A crise actual de resultados desportivos e financeiros no Sporting leva-me a propor uma reflexão baseada em factos que presenciei e que conduziram o Clube para a situação actual.
O ULTIMATO DE ROQUETE
José Roquete entrou no Sporting em Maio de 1995, apresentando uma equipa em que o presidente da direcção era Pedro Santana Lopes. O chamado "Projecto Roquete" apresentava, como novidade, uma gestão do património imobiliário onde a receita financeira taparia eventuais prejuízos provocados pelos, sempre imprevisíveis, resultados desportivos. Do projecto imobiliário constavam, nomeadamente, a construção de um novo estádio com uma envolvente comercial a ser explorada pelo Clube, uma Academia de onde era suposto sair anualmente 1 a 2 valiosos craques e ainda a venda dos terrenos do velhinho Alvalade cujo produto serviria para construir o novo estádio.
Recordo-me de Roquete após ter assegurado a venda dos terrenos do antigo estádio colocar, em Assembleia Geral, uma questão aos Sportinguistas: "temos, neste momento, 10 milhões de contos disponíveis, os quais, se assim o entenderem, servem para comprar uns quantos craques, mas, se for essa a decisão, não contam connosco para isso. Nós somos pelo saneamento das contas do Sporting e pelo rigor na gestão, por isso a decisão é vossa". Perante este cenário, os sócios votaram massivamente no rigor e no saneamento das contas.
Entre aquela declaração e a saída de José Roquete, em 2000 com o Sporting Campeão, passaram pouco mais de 2 anos, tendo até havido, pelo meio, a venda de Simão, ao Barcelona, por mais de 2 milhões de contos. O ex. Presidente foi-se embora por alegada ruptura com Luís Duque, Presidente da SAD por sua escolha, mas não deixando de vender as suas acções da SAD, 200 mil, com um lucro significativo. No entanto, nos cofres do Sporting já não moravam os tais 10 milhões de contos e as contas não estavam saneadas, antes pelo contrário.

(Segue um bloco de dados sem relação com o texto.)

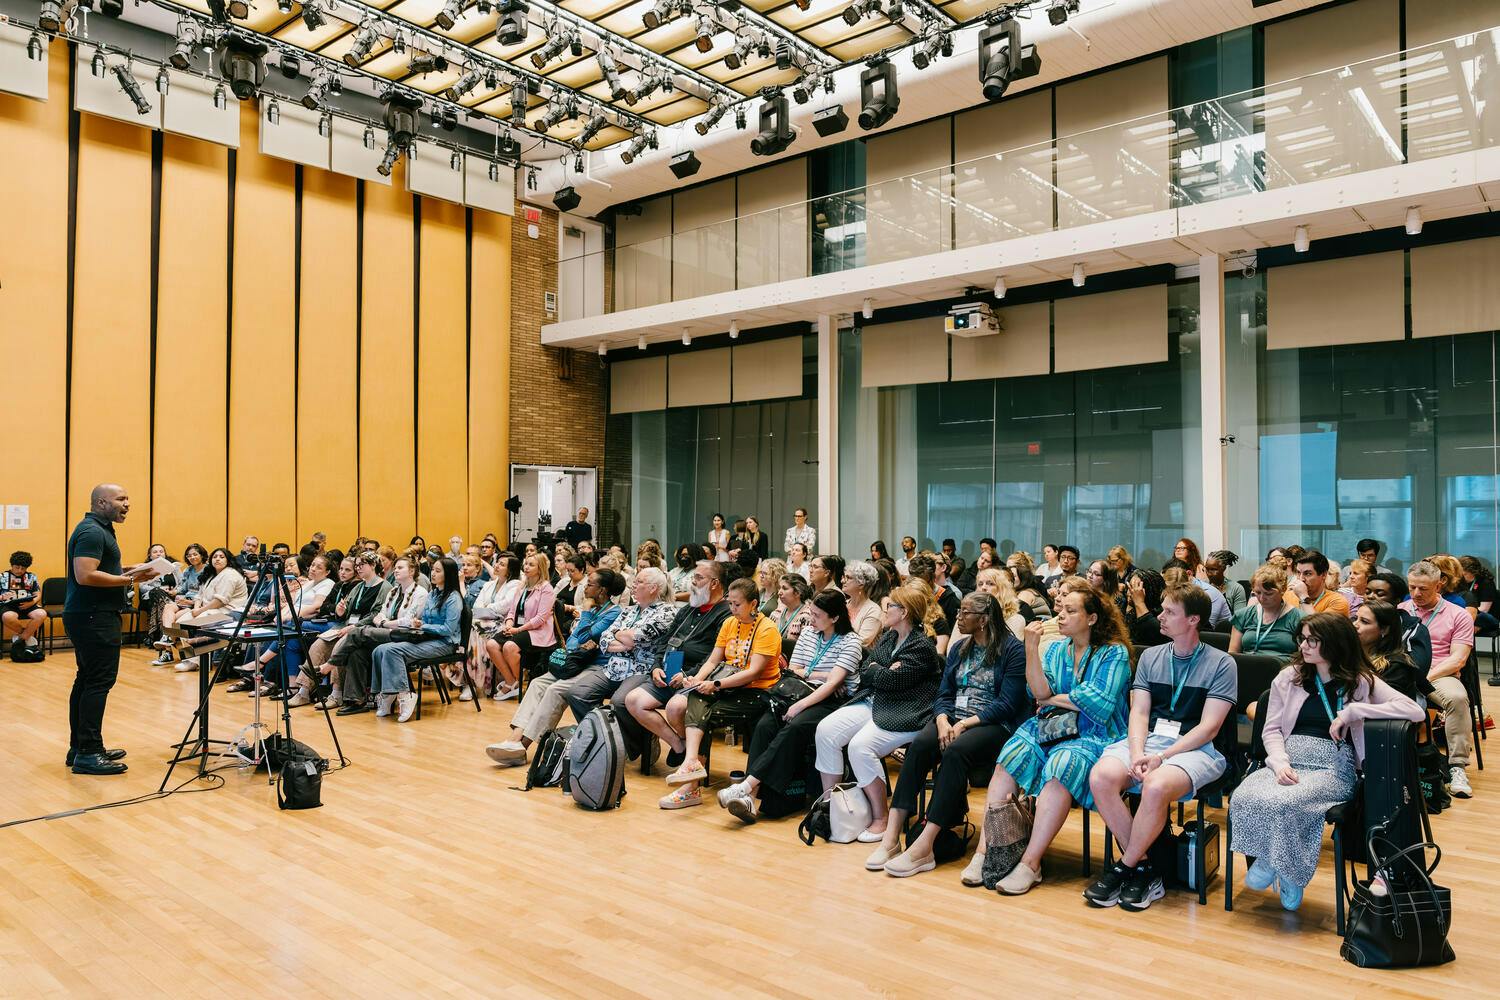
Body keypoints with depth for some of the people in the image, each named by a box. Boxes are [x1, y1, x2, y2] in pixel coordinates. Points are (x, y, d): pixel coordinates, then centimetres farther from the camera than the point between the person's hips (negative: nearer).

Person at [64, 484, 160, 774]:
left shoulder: (99, 529, 18)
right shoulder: (91, 532, -15)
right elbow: (85, 575, -24)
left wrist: (127, 570, 11)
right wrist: (128, 580, -20)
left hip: (89, 616, 11)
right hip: (94, 617, -11)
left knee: (86, 680, 13)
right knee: (99, 682, -11)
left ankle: (79, 747, 19)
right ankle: (88, 753, -10)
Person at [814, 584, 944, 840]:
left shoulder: (922, 647, -12)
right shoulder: (888, 637, 16)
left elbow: (890, 680, -19)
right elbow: (864, 673, 11)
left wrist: (875, 670, 1)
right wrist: (882, 672, -8)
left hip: (904, 715, -9)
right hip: (873, 702, 9)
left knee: (861, 745, -30)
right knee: (825, 730, -11)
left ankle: (880, 820, -15)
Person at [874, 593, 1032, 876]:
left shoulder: (1012, 650, -3)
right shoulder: (959, 648, 17)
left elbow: (1007, 704, -10)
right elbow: (944, 694, 13)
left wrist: (965, 724, -17)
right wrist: (943, 721, -9)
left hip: (994, 725, -5)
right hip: (953, 719, 5)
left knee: (956, 751, -35)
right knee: (919, 744, -26)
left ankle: (923, 847, -37)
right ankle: (891, 837, -31)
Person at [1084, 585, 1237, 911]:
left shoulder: (1221, 664, 2)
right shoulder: (1151, 656, 16)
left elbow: (1209, 727, -6)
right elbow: (1139, 713, 9)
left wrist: (1162, 757, -17)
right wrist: (1137, 754, -11)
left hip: (1195, 748, -4)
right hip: (1148, 738, 4)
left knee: (1156, 786, -36)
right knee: (1101, 777, -26)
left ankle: (1126, 867, -13)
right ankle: (1143, 867, -10)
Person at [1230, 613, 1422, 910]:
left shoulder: (1361, 682, 6)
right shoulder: (1289, 677, 15)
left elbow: (1414, 710, -9)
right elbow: (1271, 730, 12)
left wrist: (1351, 711, -13)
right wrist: (1280, 762, -9)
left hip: (1333, 766, -3)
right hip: (1287, 759, 3)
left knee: (1283, 803, -35)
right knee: (1242, 798, -30)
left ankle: (1287, 871, -5)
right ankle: (1268, 860, -3)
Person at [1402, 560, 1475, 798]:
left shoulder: (1458, 615, 10)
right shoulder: (1399, 611, 18)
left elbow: (1457, 659, 0)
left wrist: (1426, 677, -15)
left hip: (1439, 675, -1)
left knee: (1457, 697, -37)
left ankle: (1457, 767, -28)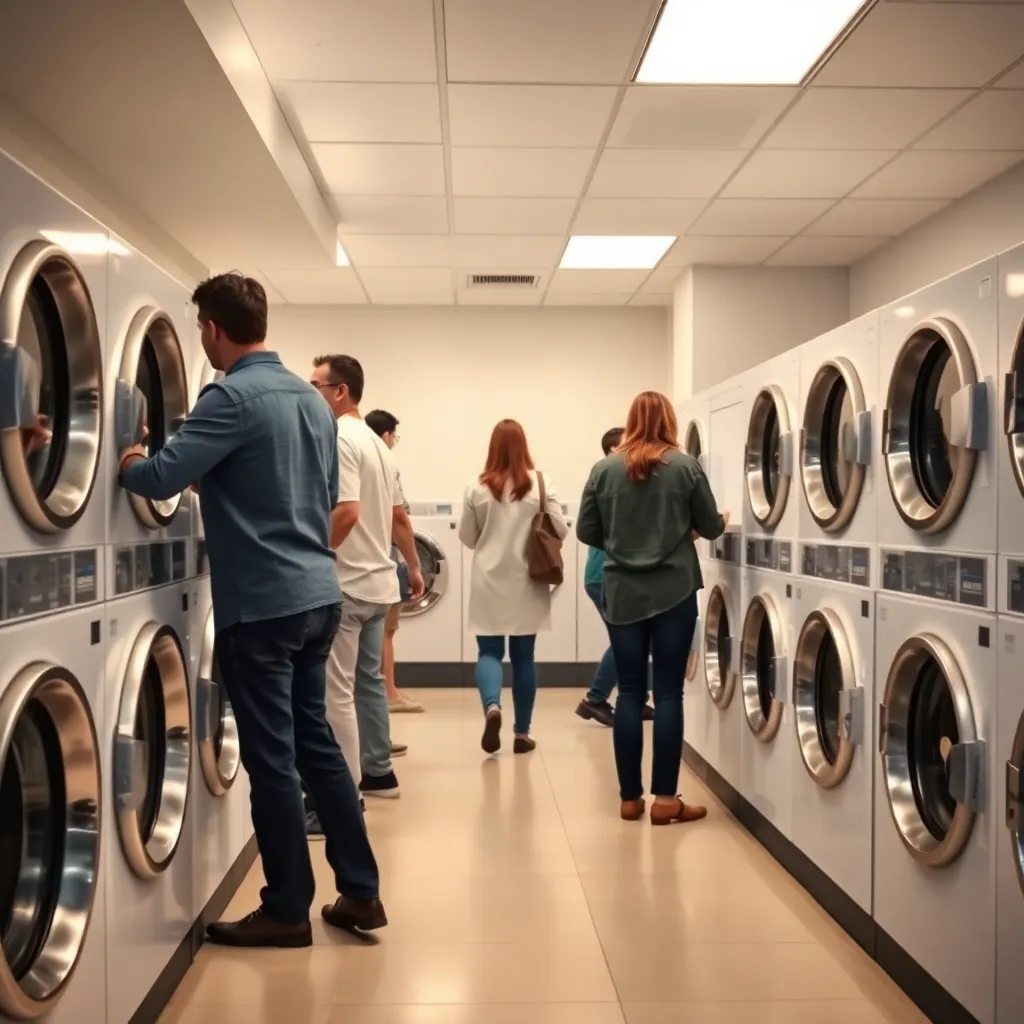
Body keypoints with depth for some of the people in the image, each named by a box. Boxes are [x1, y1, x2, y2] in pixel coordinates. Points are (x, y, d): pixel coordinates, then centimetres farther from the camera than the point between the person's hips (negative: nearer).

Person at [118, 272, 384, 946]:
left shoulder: (231, 397, -14)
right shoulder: (310, 398, 12)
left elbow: (161, 480, -20)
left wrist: (129, 465, 3)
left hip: (262, 604, -8)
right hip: (318, 594, 8)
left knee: (273, 759, 2)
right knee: (314, 741, 16)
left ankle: (287, 912, 14)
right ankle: (361, 892, 22)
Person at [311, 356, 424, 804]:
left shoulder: (337, 439, -15)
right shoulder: (376, 443, 14)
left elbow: (346, 513, -27)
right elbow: (398, 517, 19)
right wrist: (414, 568, 27)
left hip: (343, 585, -10)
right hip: (376, 581, 10)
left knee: (336, 692, -4)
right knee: (368, 681, 17)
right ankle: (378, 772, 26)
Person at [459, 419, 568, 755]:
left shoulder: (477, 488, -5)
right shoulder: (540, 484, -6)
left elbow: (467, 537, 3)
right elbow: (561, 530, -4)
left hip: (489, 583, 0)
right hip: (526, 583, 1)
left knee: (489, 651, 7)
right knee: (523, 656, 9)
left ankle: (491, 707, -22)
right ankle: (522, 733, 15)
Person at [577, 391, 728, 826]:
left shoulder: (604, 469, 0)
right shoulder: (685, 466, -3)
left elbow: (586, 532, 4)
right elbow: (711, 528, 5)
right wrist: (721, 520, 28)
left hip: (623, 594, 2)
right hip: (673, 592, -2)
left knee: (629, 692, 8)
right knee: (668, 693, 2)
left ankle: (630, 798, 13)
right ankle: (665, 799, 6)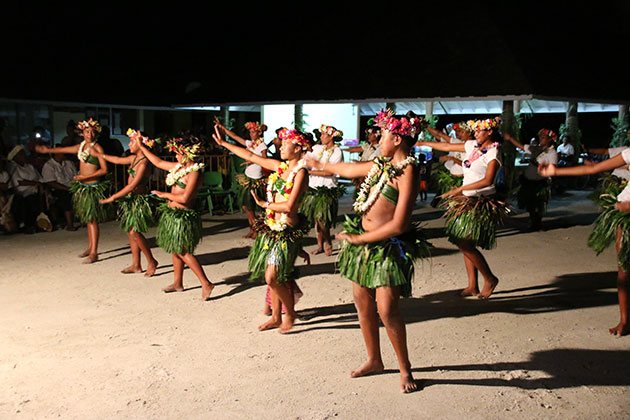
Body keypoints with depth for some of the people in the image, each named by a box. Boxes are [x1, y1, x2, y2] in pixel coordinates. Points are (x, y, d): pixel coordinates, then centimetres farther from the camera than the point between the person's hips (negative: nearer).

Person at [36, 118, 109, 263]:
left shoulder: (97, 148, -10)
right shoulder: (81, 146, 10)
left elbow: (104, 170, -15)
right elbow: (64, 150, 26)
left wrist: (86, 176, -19)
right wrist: (48, 150, 35)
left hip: (93, 186, -7)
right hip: (82, 186, 7)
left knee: (92, 219, -9)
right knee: (87, 219, 12)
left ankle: (94, 253, -8)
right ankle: (90, 247, 21)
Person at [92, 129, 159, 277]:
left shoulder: (144, 162, -19)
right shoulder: (134, 158, 8)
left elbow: (133, 185, -23)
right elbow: (118, 160, 27)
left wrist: (113, 197, -20)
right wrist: (98, 155, 32)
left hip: (139, 199, -9)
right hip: (130, 199, 9)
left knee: (134, 232, -11)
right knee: (131, 231, 10)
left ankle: (151, 262, 2)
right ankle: (136, 265, 18)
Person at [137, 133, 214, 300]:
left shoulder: (194, 173, -18)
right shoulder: (179, 167, 8)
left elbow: (184, 198, -25)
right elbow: (158, 163, 21)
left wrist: (165, 195, -12)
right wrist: (141, 147, 24)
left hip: (183, 216, -9)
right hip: (172, 213, 9)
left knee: (183, 252, -7)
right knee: (175, 250, 17)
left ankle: (206, 284, -3)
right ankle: (178, 283, 30)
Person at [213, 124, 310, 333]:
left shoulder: (300, 172, -13)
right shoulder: (280, 166, 7)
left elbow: (289, 206, -21)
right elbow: (250, 155, 13)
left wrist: (264, 204, -8)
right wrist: (223, 142, 14)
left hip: (286, 230, -7)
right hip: (272, 226, 7)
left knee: (272, 277, -8)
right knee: (274, 276, 12)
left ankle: (290, 313, 14)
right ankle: (276, 317, 25)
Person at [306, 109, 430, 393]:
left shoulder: (407, 173, -16)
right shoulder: (383, 164, 8)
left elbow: (399, 225, -21)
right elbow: (349, 170, 27)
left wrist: (359, 239, -14)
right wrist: (322, 165, 41)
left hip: (388, 246, -8)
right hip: (361, 238, 8)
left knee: (387, 310, -9)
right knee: (363, 303, 12)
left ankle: (405, 369, 11)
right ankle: (374, 360, 30)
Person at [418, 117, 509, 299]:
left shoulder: (493, 153, -12)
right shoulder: (472, 146, 10)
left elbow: (487, 181, -23)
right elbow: (447, 147, 17)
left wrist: (460, 189, -24)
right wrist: (422, 142, 19)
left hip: (481, 203, -8)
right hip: (466, 201, 8)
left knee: (466, 244, -12)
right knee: (465, 244, 7)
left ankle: (490, 279, 6)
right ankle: (473, 286, 15)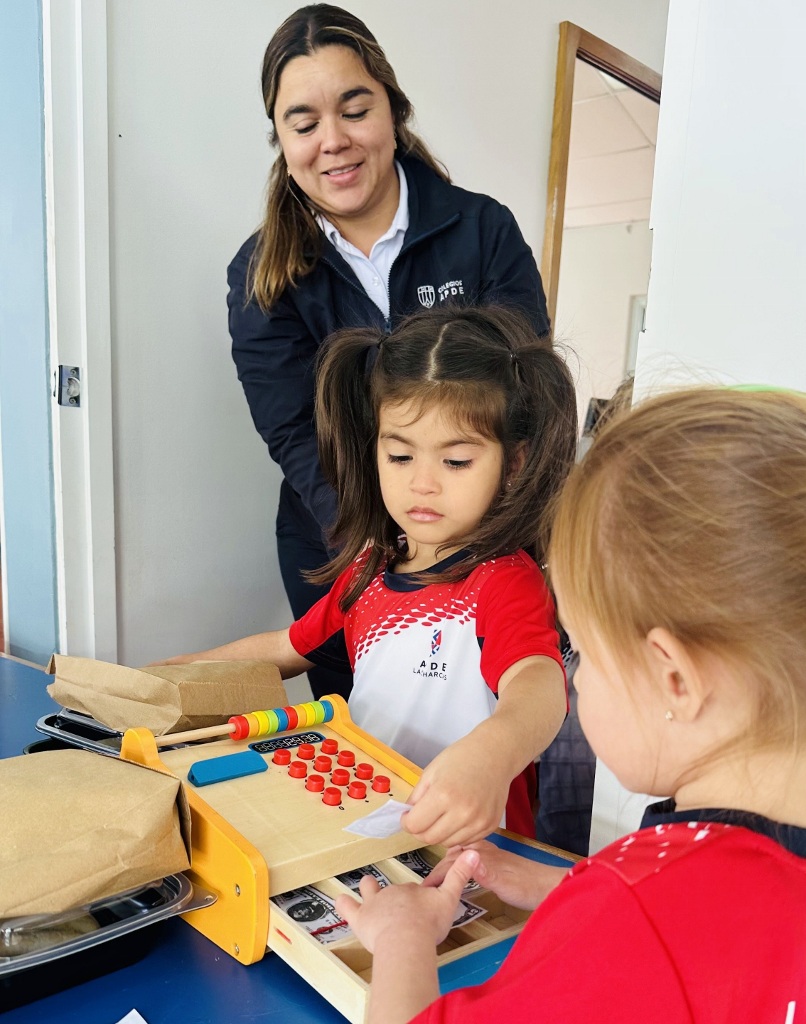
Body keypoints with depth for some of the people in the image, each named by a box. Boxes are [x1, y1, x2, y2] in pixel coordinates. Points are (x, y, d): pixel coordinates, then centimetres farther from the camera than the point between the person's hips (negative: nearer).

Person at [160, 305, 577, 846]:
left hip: (468, 840, -6)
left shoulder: (504, 582, -15)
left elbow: (538, 685, -35)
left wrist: (490, 757, -58)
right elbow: (290, 646, 23)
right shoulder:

A HERANÇA DE DIAS DA CUNHA
Dias da Cunha, quando assumiu a presidência do Sporting, foi confrontado com a dura realidade de nem um tostão ter para arrancar com as obras do Novo Estádio. Para além do mais teve de assumir os milhões resultantes dos contratos, do tipo "custo-zero" com chorudos vencimentos, que envolveram jogadores como João Pinto, Dimas, Paulo Bento, Bruno Caires e mais uma dúzia de jogadores trazidos por José Veiga com o beneplácito de Luís Duque.
Foram as garantias bancárias, dadas pessoalmente por Dias da Cunha, que acabaram por fazer com que o Sporting fosse honrando os seus compromissos e fosse cumprida a promessa da construção do Novo Estádio e da Academia. Mas, nem mesmo assim foi sustida a veia despesista da SAD, agora com Miguel Ribeiro Teles que nomeado para suceder a Duque apresenta, em 2003, o maior prejuízo de sempre da SAD leonina: quase 30 milhões de euros., com Bettencourt como Director Executivo.
A incapacidade dos diversos dirigentes da SAD para gerir a Sociedade mais importante do Grupo Sporting, atira os números oficiais para um prejuízo de quase 200 milhões de euros, apesar das vendas por valores interessantes de Ronaldo, Quaresma, Nani e agora Veloso e Moutinho, cerca de 70 milhões de euros.
REFLEXÃO FINAL
Não há empresa, instituição, família ou clube que resista a prejuízos permanentes, sem que nada se faça a não ser reformular, sistematicamente, a dívida aumentando o prazo de pagamento e contraindo empréstimos, a juros elevados, para superar a gestão corrente. Não é com compras avultadas de jogadores como Pongolle, só por falar no mais caro, nem no desaproveitamento de jogadores como Varela ou Carlos Martins que brilham nos rivais com o Sporting a não ganhar nada com isso, que se consegue inverter a situação.
José Bettencourt conseguiu, numa época, colocar a SAD com o 2º maior prejuízo de sempre. Para quem teve uma experiência vivida na SAD e no Conselho Directivo durante 7 anos, e 90% dos votos nas eleições, torna-se quase inverosímil que apresente resultados tão exasperantes, com tiros sucessivos nos pés atirando o Sporting para os braços da chacota nacional. Bettencourt encarna hoje os sucessivos equívocos de há muitos anos a esta parte, reconhecidos inclusive por Roquete que muito tempo depois do famígerado PROJECTO assumiu que afinal a salvação do Sporting está no investimento desportivo. Os resultados estão à vista. E afinal já no tempo dos 10 milhões o investimento foi "desportivo". Resultou em 2 títulos e num buraco financeiro sem fim à vista. A dependência de terceiros é hoje tal que dá vontade de perguntar: de quem é agora o Sporting?